“Because the soup is getting cold.” – Leonardo da Vinci
Back in November of last year, I had the opportunity to attend the Texas Book Festival here in Austin, Texas for the first time. I was especially excited to get to be there because Walter Isaacson was present and was signing his books. I picked up his biography of Leonardo da Vinci (as well as his Steve Jobs biography) and he graciously autographed both for me. It took me until February to work my way through my TBR stack to his da Vinci bio and it was well worth the wait.
I was especially interested in the da Vinci biography because I have always admired his artistic skill, his scientific mind, and the incredible inventiveness of his life. The man took old ideas and reimagined them into something even better and also created completely new ideas, some of which were too far ahead of their time to be possible in his lifetime.
But another reason I was very excited to read the da Vinci biography was because back in May of 2007, I had the immense pleasure of visiting the town of Amboise in the Loire Valley of France and the Château du Clos Lucé, just down the road from the King’s palace, where Leonardo spent the final three years of his life. I count it as one of the highest experiences of my life that I was able to walk through the same halls of the Château du Clos Lucé that da Vinci walked, tour through his workrooms, his living quarters, and his bedroom where he drew his last breath, surrounded by some of his incredible paintings and writings.
I wish that they had allowed photos inside the Château du Clos Lucé, but sadly they did not. You could only take photos outside and on the grounds, which are beautiful, but you would have been so amazed to see the things inside.
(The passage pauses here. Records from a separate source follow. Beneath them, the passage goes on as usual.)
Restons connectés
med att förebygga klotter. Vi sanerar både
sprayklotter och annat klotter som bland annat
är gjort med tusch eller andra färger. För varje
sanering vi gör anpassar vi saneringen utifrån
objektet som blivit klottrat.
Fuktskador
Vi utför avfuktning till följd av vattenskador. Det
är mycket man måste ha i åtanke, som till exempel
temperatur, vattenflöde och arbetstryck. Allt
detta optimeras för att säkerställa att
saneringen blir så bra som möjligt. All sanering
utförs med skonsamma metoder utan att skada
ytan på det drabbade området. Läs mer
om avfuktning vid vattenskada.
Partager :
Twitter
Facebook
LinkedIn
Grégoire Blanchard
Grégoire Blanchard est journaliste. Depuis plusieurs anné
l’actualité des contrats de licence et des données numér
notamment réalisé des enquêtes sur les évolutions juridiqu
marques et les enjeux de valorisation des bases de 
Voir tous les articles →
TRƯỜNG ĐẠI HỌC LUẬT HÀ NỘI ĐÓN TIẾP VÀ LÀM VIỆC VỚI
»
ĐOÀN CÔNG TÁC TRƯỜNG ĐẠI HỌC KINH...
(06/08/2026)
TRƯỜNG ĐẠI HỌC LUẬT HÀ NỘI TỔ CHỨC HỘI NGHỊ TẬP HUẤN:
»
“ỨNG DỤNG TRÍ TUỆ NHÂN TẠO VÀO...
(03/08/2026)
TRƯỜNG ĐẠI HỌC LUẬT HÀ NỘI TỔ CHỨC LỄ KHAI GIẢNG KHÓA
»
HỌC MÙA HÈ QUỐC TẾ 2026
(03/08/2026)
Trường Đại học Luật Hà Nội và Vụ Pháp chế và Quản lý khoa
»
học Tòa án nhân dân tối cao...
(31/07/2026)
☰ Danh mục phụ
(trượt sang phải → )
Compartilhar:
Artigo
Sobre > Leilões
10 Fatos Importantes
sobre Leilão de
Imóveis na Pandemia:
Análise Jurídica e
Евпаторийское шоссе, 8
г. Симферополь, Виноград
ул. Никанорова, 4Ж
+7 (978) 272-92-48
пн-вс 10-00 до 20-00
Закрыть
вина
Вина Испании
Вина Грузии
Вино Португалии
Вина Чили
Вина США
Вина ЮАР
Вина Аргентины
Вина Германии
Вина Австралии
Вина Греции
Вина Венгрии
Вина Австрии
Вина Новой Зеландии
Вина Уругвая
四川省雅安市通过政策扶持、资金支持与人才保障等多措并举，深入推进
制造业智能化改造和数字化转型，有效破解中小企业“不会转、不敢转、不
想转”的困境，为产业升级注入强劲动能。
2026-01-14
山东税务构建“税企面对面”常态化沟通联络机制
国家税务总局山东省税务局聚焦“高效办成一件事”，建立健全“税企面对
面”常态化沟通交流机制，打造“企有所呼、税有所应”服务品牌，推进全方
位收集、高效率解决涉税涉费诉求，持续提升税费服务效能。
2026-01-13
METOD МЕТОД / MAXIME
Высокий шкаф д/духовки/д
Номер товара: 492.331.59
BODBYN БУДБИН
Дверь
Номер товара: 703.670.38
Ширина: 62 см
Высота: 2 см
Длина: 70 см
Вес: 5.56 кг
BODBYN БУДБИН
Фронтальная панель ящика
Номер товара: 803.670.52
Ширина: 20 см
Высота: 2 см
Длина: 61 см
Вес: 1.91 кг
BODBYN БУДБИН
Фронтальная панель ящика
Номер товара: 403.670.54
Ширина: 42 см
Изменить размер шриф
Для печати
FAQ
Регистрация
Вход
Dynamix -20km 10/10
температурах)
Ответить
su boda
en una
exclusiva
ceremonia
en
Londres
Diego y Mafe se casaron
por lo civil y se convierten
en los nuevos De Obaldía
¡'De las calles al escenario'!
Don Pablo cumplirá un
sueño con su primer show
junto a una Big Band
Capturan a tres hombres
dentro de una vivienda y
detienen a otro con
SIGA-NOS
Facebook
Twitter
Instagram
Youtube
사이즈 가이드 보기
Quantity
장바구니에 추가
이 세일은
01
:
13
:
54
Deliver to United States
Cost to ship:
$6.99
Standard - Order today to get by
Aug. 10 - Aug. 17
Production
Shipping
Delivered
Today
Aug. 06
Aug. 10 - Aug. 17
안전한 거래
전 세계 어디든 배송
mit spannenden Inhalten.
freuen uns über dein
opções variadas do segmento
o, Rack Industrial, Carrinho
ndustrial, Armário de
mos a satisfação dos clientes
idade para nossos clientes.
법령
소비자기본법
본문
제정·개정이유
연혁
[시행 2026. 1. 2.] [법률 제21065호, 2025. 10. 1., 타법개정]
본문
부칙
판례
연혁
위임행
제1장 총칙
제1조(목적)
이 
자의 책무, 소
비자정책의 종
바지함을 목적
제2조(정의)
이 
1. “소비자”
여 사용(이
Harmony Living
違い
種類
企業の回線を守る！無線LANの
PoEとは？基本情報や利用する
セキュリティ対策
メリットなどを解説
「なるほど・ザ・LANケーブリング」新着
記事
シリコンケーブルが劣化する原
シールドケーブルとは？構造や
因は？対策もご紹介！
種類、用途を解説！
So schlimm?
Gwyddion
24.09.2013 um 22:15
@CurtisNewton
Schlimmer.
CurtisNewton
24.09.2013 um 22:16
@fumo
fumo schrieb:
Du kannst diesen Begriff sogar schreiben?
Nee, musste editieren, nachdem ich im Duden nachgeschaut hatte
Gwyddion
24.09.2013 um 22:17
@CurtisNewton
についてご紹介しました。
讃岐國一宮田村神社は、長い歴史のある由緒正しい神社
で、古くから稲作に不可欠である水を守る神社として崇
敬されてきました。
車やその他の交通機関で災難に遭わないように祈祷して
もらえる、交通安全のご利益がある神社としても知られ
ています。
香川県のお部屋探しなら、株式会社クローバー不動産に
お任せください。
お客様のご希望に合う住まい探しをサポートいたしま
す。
Paintings and sketches in various stages of completion, inventions, notebooks using his “mirror handwriting”, the view from his bedroom of the palace (which had an underground tunnel so that the King could come to Clos Lucé unseen, or so Leonardo could do the same going to the palace). The bed where he passed away.
Isaacson’s biography is absolutely incredible on multiple levels. Not only does he tell the story of the life of Leonardo da Vinci, but he deeply explores the thoughts, relationships, skill, and talent of the man. Isaacson is a writer and journalist, as well as a professor of history at Tulane University. To read Leonardo’s biography, you might be inclined to believe that Isaacson is also a university art professor. He delves deeply into the artistic style of da Vinci (and how that changed and improved over the years), and incredibly explains the techniques the master employs to achieve the effects that he does in his sketches and paintings. Isaacson makes you appreciate all the more the wonderful artistic works of da Vinci by explaining the technical mechanics that enhanced the talent.
In addition, Isaacson goes into great detail about da Vinci’s engineering and scientific thought processes, showing how he imagined the way things should work and then proving or disproving those imaginations through observation, experimentation, and building scale models of his inventions to see how they would actually work in practice.
The last writing we have from Leonardo is a page in his notebook where he is working out a puzzle involving rectangles within triangles. Abruptly he stops writing his observations with the words “et cetera” followed by these words, in his distinct mirror script, explaining why he is putting down his pen. “Because,” he writes, “the soup is getting cold.”
On May 2, 1519, three weeks after he turned 67, Leonardo da Vinci passed away in his bed at Clos Lucé. There is a painting done afterward called “The Death of Leonardo” that shows the King cradling the head of this genius of a man, but historians are divided on whether that actually happened or not.
At 525 pages, Isaacson’s book is a hefty read, but not one word, sentence, paragraph, page, or chapter is wasted. And while it contains all the facts of da Vinci’s art, engineering and science accomplishments, he also lays out the kind of life Leonardo lived. How he thought, what his reasonings were, and why he took the actions that he did at different phases of his life.
If you want to examine the life and work of one of the greatest thinkers and artists of our time, the true Renaissance Man, then Walter Isaacson’s biography of Leonardo da Vinci is the book you should read.